● **WHAT THE EXERCISE ASKS**
Each entry below should be written out exactly as it is, with no pictures.

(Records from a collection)
————————

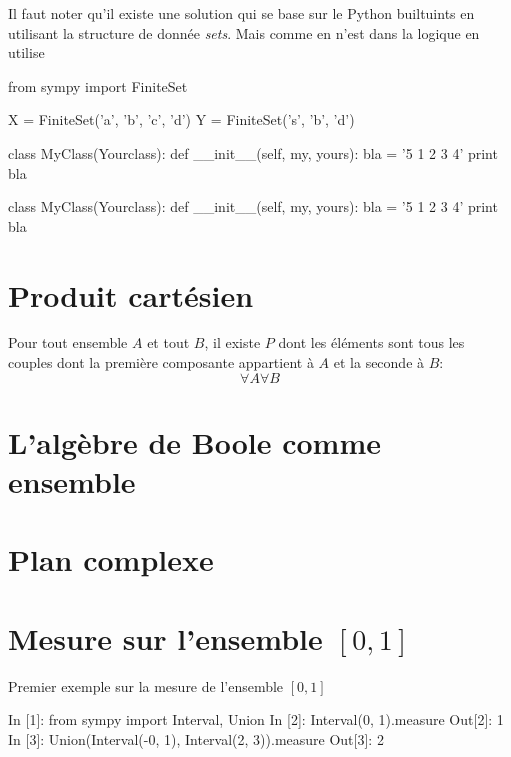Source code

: \begin{solution}
Il faut noter qu'il existe une solution qui se base sur le Python builtuints en utilisant la structure de donnée \textit{sets}. Mais comme en n'est dans la logique en utilise 
\begin{python}
from sympy import FiniteSet

X = FiniteSet('a', 'b', 'c', 'd')
Y = FiniteSet('s', 'b', 'd')

class MyClass(Yourclass):
    def __init__(self, my, yours):
        bla = '5 1 2 3 4'
        print bla
\end{python}
\begin{python}
class MyClass(Yourclass):
    def __init__(self, my, yours):
        bla = '5 1 2 3 4'
        print bla
\end{python}

\end{solution}
\section{Produit cartésien}
 \begin{definition}
 Pour tout ensemble $A$ et tout $B$, il existe $P$ dont les éléments sont tous les couples dont la première composante appartient à $A$ et la seconde à $B$:
 \[
 \forall A \forall B
 \]
 
 \end{definition}
\section{L'algèbre de Boole comme ensemble}
 
 \begin{exercise}
 
 \end{exercise}
\section{Plan complexe}

\section{Mesure sur l'ensemble $\left[0,1\right] $ }
Premier exemple sur la mesure de l'ensemble  $\left[0,1\right]$
\begin{python}
In [1]: from sympy import Interval, Union
In [2]: Interval(0, 1).measure
Out[2]: 1
In [3]: Union(Interval(-0, 1), Interval(2, 3)).measure                          
Out[3]: 2
\end{python}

————————

● **FINAL ANSWER**
Source code

: \begin{solution}
Il faut noter qu'il existe une solution qui se base sur le Python builtuints en utilisant la structure de donnée \textit{sets}. Mais comme en n'est dans la logique en utilise 
\begin{python}
from sympy import FiniteSet

X = FiniteSet('a', 'b', 'c', 'd')
Y = FiniteSet('s', 'b', 'd')

class MyClass(Yourclass):
    def __init__(self, my, yours):
        bla = '5 1 2 3 4'
        print bla
\end{python}
\begin{python}
class MyClass(Yourclass):
    def __init__(self, my, yours):
        bla = '5 1 2 3 4'
        print bla
\end{python}

\end{solution}
\section{Produit cartésien}
 \begin{definition}
 Pour tout ensemble $A$ et tout $B$, il existe $P$ dont les éléments sont tous les couples dont la première composante appartient à $A$ et la seconde à $B$:
 \[
 \forall A \forall B
 \]
 
 \end{definition}
\section{L'algèbre de Boole comme ensemble}
 
 \begin{exercise}
 
 \end{exercise}
\section{Plan complexe}

\section{Mesure sur l'ensemble $\left[0,1\right] $ }
Premier exemple sur la mesure de l'ensemble  $\left[0,1\right]$
\begin{python}
In [1]: from sympy import Interval, Union
In [2]: Interval(0, 1).measure
Out[2]: 1
In [3]: Union(Interval(-0, 1), Interval(2, 3)).measure                          
Out[3]: 2
\end{python}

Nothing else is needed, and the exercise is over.